My brother grew old in exile 
and we led an exodus across the sea 

to the guttural sound of freedom. 
God is in the air we breathe, He told me. 
We led an exodus across the sea 
and felt the heat of the desert. 

God is in the air we breathe, He told me 
to keep His commandments and love without restraint. 
I feel the heat of the desert, 
the cool uncertainty of an ocean split apart. 

Keep His commandments. Love without restraint. 
I sing the victory song as a vision for the future amid 
the cool uncertainty of an ocean split apart. 
The salt tangles my hair and closes my eyes. 

The victory song is a vision for the future and  
I remember the sand under my feet. 
The salt tangles my hair and closes my eyes.

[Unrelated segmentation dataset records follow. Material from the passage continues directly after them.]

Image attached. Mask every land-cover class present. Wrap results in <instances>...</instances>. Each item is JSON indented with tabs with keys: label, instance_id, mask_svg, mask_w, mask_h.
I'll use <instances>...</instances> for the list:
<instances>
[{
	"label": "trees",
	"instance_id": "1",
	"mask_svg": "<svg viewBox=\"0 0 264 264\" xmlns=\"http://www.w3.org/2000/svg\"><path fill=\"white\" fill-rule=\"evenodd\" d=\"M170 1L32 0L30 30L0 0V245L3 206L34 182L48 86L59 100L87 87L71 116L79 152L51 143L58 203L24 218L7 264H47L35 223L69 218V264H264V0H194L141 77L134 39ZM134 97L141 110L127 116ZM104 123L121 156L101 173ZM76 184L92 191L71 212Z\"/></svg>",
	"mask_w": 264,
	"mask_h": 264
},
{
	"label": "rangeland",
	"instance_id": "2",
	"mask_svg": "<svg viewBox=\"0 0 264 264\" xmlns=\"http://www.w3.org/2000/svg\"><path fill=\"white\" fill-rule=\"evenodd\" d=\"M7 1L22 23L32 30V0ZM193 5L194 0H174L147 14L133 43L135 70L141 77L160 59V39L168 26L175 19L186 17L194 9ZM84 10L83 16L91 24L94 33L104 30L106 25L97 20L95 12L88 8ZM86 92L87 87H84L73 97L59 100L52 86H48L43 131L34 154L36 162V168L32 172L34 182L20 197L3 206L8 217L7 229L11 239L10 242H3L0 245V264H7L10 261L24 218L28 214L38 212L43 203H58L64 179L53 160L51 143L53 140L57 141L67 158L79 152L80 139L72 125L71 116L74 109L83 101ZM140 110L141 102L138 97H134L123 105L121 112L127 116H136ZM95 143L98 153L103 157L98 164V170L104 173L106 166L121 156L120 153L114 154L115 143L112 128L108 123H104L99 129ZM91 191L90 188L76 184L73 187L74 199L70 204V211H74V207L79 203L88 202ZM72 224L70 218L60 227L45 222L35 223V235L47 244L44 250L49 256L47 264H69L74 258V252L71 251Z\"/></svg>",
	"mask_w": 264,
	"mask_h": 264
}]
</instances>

I am  
caught in the reeds- a prophecy in a wicker basket. 

The Long Plight

Jeffrey McClure

Use knowledge to see a much greater light, 
To see the world a new in one’s brief stay. 
Wisdom is a tool that aids the long plight.  

Learning helps those who yearn for deeper sight 
To open one’s mind and to see all they, 
Use knowledge to see a much greater light. 

Those in deep struggle often quit their fight, 
To sink in defeat and confess dismay, 
Wisdom is a tool that aids the long plight. 

The wisest scholar will teach in delight,  
And like a student, their mind goes astray.  
Use knowledge to see a much greater light.  

The learner attempts to reach greater heights, 
Like a bird soars against the wind away 
Wisdom is a tool that aids the long plight.  

To you, dear reader, pick your pen and write. 

Do dare to recall this message, purvey, 
Use knowledge to see a much greater light, 
Wisdom is a tool that aids the long plight.